Whenever something goes wrong there are tendencies to throw the blame around or throw the spaghetti at the wall till it sticks. The first blame is management because people are paid to manage and when there are losses, what was management doing? In the famous scene from the Roman empire – Nero was fiddling away with Rome burnt. Management has responsibility in both good and bad times. The next blame to go around is the government through government regulations. All companies have a regulator of some type and the issue is what did they know and equally what did they do or not do given government bureaucrats are paid to do some type of regulations. Anyone who needs to fill in forms and send the information to the government believes some information is good, but the government asks for too much and lobbying groups for the industry try to lessen the flow of information. Was the lobbying for the regulations without any penalties part of the problem? or is it a combination of the above?

In an article by Jeanna Smialek of the New York Times News Service, Silicon Valley Bank’s risky practices were of the US Reserve’s radar for more than a year.

The Fed repeatedly warned the bank that it had problems. It 2021, a review found serious weakness in how the bank was handling key risks. The Fed issued 6 citations.

The bank did not fix its vulnerabilities, the Fed placed the bank under a set of restrictions that the bank could not do any mergers and acquisitions until it fixed its governance and control.
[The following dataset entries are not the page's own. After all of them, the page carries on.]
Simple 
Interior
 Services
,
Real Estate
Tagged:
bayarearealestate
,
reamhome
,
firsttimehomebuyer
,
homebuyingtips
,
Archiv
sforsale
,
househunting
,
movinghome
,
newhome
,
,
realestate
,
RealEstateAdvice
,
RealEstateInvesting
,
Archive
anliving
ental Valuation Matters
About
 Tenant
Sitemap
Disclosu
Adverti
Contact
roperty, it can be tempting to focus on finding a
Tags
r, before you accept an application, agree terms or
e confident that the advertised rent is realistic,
Senior leaders at the Fed went to Senior management at the bank to talk about their ability to gain access to enough cash in a crisis and possible exposure to losses as interest rates rose. It became clear to the Fed, SVB was using bad models to determine how its business would fare as interest rates rose. The models at the SVB showed higher interest rates helped the bank, this was different from reality.

To the fed, SVB had issues which were very troubling, 97% of its deposits were uninsured or above $250,000 which meant at the first sign of trouble – the depositors were likely to move their money. Most of the depositors were in the technology sector which after years of investing in potential earnings, investors wanted to see real revenues to make profits. In addition, SVB had a large long term bond portfolio which the market rate had declined as interest rates were rising.

The House Financial Services Committee meetings are scheduled for March 29 and the Fed is doing an inhouse review scheduled to be released to the public in May. Does the Fed need more authority to ensure the bank measures up to its standards?

Linking to dividend paying stocks, large corporations have a love hate relationship to regulations, they would love to have less, but sometimes more ensures competition can be stifled. Companies want to have more if they get into trouble to ensure the government helps them out of the rough times. There is a reason why the management team is involved in politics at the local, state and national levels. When you invest in a profitable company, one of their many expenses is lobbying. As an investor sometimes you like it, sometimes you prefer less. Do you know the relationship the management team has with the people it lobbies?